> WHAT TO PRODUCE: Starting at the first line of the data below, retype every line up to and including the one containing "Datenschutzbestimmungen!".

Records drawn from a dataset
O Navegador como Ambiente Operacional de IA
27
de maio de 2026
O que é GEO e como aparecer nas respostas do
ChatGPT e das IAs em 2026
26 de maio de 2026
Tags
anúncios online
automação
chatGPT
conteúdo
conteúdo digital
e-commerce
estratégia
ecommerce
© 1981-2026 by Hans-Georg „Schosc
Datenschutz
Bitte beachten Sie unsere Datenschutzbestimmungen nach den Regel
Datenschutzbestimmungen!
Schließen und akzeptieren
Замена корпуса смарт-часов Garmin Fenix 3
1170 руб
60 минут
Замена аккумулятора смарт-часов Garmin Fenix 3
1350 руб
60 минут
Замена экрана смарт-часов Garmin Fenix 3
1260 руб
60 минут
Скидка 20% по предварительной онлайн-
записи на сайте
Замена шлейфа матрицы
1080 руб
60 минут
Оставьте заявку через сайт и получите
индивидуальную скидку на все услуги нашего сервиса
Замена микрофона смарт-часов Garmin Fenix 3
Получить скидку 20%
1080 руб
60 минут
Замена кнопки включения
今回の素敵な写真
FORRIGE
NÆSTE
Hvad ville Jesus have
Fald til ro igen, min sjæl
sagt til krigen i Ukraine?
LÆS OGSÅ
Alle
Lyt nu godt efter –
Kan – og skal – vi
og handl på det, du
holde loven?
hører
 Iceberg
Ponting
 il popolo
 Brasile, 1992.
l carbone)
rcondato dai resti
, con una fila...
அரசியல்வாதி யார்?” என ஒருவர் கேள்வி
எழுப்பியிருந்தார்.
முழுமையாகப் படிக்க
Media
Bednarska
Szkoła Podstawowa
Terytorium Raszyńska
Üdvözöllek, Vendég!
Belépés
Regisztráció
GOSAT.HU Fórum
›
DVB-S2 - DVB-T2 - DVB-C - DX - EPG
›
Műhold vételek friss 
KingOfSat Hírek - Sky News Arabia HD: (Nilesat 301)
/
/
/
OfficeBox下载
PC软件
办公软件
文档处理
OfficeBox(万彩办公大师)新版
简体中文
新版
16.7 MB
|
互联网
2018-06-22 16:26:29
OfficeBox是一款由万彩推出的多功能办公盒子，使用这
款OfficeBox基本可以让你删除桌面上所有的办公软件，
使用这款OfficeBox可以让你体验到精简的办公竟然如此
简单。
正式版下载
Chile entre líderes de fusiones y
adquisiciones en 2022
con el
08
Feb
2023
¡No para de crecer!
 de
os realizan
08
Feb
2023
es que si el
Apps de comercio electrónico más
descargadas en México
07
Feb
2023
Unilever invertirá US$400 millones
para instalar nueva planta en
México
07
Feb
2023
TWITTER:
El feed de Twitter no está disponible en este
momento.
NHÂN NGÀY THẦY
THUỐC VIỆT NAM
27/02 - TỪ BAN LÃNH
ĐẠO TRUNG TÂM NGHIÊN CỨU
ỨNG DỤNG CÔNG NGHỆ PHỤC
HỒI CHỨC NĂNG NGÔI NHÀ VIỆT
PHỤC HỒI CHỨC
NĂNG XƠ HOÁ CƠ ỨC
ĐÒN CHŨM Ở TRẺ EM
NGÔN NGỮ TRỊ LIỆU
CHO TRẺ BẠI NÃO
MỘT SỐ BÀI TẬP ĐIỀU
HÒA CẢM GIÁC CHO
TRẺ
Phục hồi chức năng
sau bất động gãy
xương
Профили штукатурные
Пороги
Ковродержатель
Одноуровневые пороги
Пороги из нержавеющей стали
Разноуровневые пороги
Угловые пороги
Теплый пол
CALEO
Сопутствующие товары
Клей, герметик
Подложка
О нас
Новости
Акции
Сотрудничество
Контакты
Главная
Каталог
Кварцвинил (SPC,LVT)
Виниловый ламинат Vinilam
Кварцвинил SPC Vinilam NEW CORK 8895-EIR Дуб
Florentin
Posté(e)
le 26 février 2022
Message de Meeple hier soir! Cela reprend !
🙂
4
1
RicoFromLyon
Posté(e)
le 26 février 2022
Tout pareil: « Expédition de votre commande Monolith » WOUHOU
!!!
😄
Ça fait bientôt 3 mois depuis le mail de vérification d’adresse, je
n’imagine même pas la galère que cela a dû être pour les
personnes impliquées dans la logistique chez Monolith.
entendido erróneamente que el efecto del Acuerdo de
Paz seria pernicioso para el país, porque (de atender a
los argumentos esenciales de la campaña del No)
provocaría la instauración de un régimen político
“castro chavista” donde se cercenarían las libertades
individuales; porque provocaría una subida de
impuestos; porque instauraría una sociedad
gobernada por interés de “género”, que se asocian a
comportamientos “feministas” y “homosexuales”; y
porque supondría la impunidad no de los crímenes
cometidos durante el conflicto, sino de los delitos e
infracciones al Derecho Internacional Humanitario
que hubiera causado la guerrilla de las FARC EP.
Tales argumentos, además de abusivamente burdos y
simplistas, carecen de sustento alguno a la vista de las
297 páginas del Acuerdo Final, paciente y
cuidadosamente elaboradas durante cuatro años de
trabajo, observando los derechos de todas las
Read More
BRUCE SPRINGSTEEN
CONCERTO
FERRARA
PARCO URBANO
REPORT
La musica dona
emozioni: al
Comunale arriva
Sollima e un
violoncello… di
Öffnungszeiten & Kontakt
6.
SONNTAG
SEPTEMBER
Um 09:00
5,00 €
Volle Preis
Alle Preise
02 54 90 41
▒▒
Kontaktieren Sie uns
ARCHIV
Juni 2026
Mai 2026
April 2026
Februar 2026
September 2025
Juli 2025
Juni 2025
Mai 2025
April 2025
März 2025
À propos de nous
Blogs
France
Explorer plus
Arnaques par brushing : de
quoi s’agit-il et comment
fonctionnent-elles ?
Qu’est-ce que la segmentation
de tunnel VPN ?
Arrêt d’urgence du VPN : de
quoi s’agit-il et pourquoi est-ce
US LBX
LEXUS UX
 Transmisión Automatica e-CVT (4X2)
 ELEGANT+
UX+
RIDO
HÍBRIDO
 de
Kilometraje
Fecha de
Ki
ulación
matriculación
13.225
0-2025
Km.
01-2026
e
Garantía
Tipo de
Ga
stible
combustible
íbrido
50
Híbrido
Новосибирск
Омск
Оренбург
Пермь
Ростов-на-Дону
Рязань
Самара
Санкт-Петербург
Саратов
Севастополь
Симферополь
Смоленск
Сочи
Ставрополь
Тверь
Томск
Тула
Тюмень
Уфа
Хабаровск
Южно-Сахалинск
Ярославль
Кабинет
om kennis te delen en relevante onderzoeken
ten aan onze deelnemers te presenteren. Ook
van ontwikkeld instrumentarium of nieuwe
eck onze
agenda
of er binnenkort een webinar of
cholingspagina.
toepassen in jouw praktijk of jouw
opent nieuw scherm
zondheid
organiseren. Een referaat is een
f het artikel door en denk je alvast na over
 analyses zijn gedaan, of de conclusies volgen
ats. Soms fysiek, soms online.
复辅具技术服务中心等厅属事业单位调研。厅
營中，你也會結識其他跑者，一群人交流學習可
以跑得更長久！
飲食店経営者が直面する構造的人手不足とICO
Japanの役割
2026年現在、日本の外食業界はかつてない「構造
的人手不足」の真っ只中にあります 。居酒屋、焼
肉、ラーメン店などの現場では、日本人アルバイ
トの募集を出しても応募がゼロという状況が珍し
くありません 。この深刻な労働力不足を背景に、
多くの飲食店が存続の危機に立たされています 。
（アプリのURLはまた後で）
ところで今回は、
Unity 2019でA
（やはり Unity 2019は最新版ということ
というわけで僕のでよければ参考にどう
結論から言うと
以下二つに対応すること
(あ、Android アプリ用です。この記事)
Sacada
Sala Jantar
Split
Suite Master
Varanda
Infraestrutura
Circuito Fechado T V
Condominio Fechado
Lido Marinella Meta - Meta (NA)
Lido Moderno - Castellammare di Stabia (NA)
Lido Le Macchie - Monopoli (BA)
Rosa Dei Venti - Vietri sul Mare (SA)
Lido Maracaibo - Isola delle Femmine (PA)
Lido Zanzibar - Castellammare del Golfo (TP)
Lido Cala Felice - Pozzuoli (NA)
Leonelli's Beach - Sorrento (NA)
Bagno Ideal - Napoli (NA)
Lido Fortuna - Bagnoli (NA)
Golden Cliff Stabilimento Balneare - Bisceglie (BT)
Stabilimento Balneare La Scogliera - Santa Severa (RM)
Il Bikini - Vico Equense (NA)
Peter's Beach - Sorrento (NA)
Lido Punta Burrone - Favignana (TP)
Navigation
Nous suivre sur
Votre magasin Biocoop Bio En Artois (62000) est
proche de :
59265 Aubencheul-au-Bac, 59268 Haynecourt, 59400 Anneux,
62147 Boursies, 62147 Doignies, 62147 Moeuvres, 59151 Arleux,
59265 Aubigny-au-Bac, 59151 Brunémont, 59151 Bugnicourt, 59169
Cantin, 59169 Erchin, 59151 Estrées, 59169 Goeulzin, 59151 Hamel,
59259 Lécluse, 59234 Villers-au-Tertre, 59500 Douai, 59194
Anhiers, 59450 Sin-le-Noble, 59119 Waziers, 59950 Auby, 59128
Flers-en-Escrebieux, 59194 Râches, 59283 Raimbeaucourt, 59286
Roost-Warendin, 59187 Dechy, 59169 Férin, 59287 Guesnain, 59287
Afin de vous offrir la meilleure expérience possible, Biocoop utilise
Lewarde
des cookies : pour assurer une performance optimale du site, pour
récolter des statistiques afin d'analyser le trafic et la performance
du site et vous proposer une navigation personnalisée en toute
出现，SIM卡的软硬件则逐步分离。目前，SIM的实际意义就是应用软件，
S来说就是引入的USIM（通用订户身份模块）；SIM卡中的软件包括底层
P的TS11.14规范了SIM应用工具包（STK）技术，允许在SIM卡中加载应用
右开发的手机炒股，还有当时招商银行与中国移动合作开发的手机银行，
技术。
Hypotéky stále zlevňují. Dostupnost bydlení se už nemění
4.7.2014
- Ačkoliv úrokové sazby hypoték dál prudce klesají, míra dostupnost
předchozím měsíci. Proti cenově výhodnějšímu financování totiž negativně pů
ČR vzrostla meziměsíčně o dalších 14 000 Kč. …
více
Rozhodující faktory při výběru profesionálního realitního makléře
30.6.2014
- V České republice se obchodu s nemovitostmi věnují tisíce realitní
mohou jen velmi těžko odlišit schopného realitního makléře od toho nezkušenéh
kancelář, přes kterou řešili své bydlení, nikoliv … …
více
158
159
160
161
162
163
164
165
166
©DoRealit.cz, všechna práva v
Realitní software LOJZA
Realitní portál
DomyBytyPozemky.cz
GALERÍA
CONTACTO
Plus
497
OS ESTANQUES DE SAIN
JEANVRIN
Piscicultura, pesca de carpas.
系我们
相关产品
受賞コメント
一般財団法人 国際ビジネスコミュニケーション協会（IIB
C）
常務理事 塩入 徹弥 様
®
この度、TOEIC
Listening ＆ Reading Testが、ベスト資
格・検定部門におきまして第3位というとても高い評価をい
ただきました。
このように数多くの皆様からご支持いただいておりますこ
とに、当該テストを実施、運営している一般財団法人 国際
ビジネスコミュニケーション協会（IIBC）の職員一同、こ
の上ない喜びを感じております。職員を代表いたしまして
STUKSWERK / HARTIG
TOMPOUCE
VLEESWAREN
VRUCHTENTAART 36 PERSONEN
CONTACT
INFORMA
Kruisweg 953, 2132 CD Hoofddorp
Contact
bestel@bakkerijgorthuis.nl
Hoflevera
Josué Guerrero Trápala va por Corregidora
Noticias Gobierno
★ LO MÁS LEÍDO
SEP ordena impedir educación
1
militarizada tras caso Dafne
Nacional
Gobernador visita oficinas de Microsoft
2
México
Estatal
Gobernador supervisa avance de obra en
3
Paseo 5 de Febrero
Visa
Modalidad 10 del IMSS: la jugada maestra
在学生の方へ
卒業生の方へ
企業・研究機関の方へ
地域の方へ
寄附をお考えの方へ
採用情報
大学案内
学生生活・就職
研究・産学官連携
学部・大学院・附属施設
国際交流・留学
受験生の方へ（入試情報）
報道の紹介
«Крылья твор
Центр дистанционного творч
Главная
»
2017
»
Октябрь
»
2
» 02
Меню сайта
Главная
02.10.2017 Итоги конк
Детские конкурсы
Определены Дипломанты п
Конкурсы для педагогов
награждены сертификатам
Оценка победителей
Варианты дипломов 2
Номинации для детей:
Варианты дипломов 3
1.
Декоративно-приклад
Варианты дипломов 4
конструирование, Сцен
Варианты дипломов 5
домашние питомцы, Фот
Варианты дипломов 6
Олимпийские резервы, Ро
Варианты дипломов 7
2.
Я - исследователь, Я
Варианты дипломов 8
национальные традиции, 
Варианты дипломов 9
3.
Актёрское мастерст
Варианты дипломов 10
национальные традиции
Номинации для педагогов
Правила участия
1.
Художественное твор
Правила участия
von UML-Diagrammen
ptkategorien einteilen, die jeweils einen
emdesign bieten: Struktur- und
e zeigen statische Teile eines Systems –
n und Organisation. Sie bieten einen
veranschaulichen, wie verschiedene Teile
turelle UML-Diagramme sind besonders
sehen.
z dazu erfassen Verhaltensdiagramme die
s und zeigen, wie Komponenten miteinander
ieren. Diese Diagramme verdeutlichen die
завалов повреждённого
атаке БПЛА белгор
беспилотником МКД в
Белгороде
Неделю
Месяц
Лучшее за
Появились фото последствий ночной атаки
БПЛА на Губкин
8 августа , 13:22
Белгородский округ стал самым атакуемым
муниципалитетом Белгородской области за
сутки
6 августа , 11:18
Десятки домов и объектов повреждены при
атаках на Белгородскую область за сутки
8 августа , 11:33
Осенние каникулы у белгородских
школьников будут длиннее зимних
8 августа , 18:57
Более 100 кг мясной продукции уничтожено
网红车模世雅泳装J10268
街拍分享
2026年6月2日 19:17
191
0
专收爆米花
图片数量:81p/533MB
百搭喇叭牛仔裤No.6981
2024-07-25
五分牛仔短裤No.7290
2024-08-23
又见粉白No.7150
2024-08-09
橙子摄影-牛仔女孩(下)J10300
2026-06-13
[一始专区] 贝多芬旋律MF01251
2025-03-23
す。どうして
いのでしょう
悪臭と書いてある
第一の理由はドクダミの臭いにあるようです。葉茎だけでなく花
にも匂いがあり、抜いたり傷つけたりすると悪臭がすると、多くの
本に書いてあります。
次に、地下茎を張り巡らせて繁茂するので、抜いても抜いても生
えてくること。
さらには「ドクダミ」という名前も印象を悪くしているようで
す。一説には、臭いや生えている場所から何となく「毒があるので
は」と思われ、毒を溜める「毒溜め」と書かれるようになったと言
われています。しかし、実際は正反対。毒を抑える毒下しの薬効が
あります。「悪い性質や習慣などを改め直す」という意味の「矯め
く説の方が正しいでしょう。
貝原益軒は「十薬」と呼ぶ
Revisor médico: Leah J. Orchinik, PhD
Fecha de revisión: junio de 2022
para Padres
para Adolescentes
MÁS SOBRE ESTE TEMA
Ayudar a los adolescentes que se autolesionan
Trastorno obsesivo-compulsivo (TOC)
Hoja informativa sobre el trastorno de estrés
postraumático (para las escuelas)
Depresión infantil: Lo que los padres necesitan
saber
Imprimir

> ANSWER BOX:
O Navegador como Ambiente Operacional de IA
27
de maio de 2026
O que é GEO e como aparecer nas respostas do
ChatGPT e das IAs em 2026
26 de maio de 2026
Tags
anúncios online
automação
chatGPT
conteúdo
conteúdo digital
e-commerce
estratégia
ecommerce
© 1981-2026 by Hans-Georg „Schosc
Datenschutz
Bitte beachten Sie unsere Datenschutzbestimmungen nach den Regel
Datenschutzbestimmungen!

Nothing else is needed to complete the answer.